The Jewel Box is a pasticcio opera constructed by Paul Griffiths out of various pieces by Wolfgang Amadeus Mozart. Its mostly English libretto by Paul Griffiths includes new translations of most of the Italian-language texts of the musical numbers. It was premiered by Opera North at the Theatre Royal, Nottingham, on 19 February 1991. The conductor was Elgar Howarth, the director was Francisco Negrin and the designer was Anthony Baker.

Background

Griffiths, realising that arias composed by Mozart for insertion in other composers' operas are seldom performed nowadays, worked up what he called "a jeu d'esprit" which also contained music from the composer's unfinished operas Lo sposo deluso and L'oca del Cairo and some of the arias which he had written for concert performances. This came to the attention of Nicholas Payne, General Director of Opera North, who scheduled its première for 1991, the year of the bicentenary of Mozart's death.

● Records shown
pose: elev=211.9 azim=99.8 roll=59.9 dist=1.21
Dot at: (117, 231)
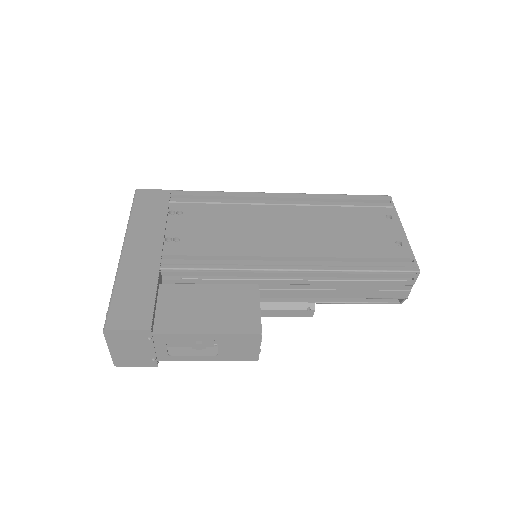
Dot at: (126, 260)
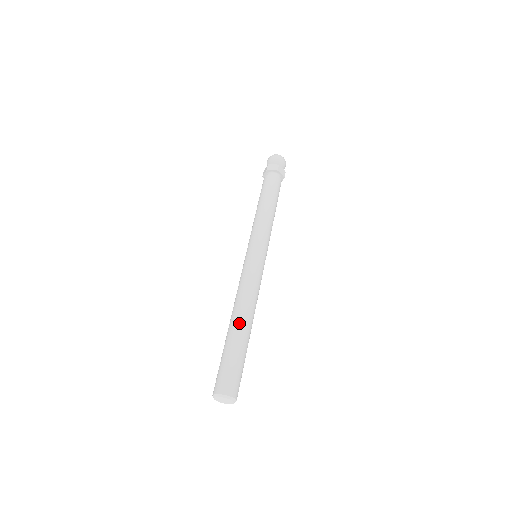
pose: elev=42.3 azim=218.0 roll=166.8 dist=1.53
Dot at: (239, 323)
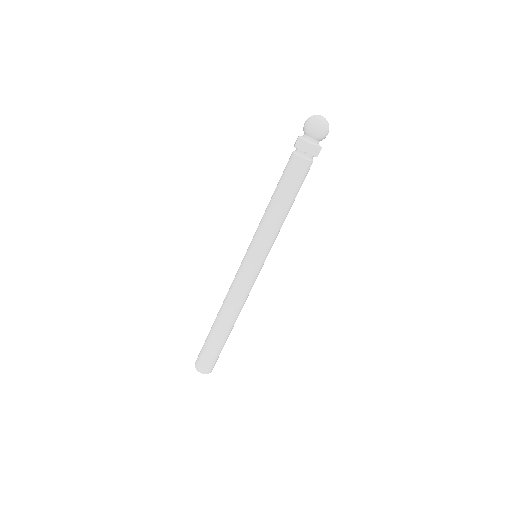
Dot at: (220, 324)
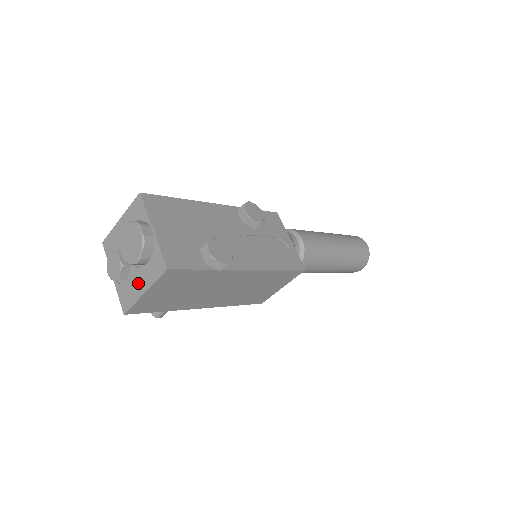
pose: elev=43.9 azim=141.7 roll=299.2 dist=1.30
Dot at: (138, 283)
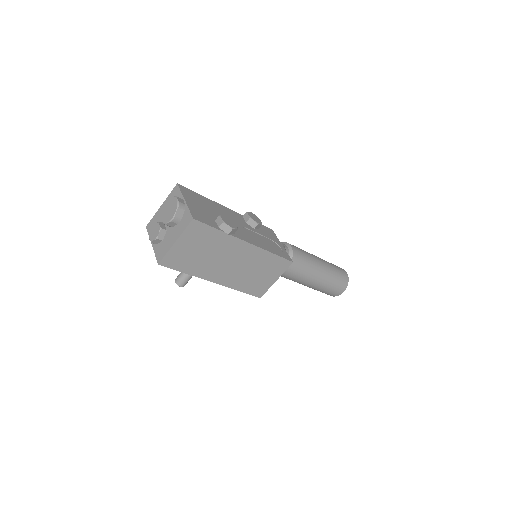
Dot at: (171, 238)
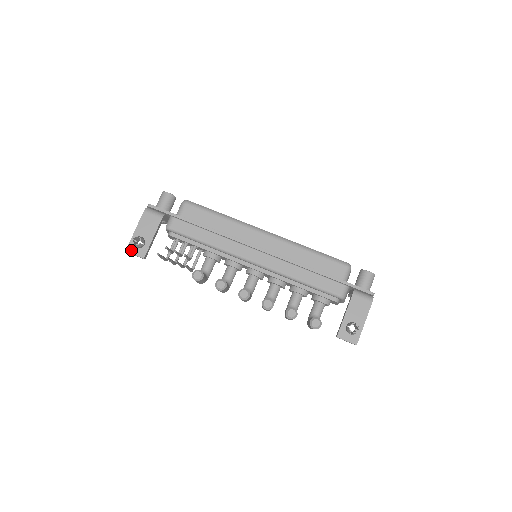
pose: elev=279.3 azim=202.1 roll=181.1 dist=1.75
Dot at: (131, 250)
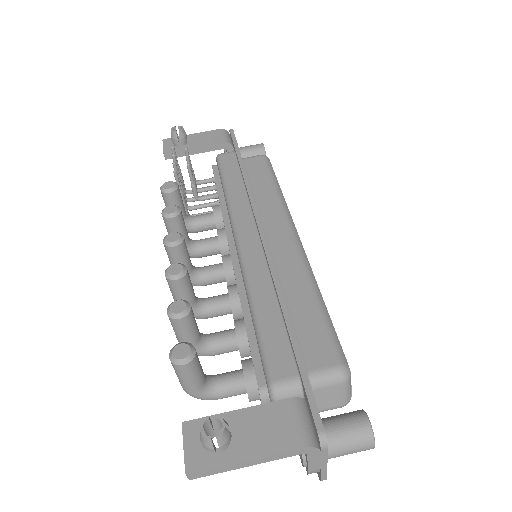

● Your instructions
In the text on The Jewel Box, who was the conductor at the opera's first performance?

● Solution to the exercise
Elgar Howarth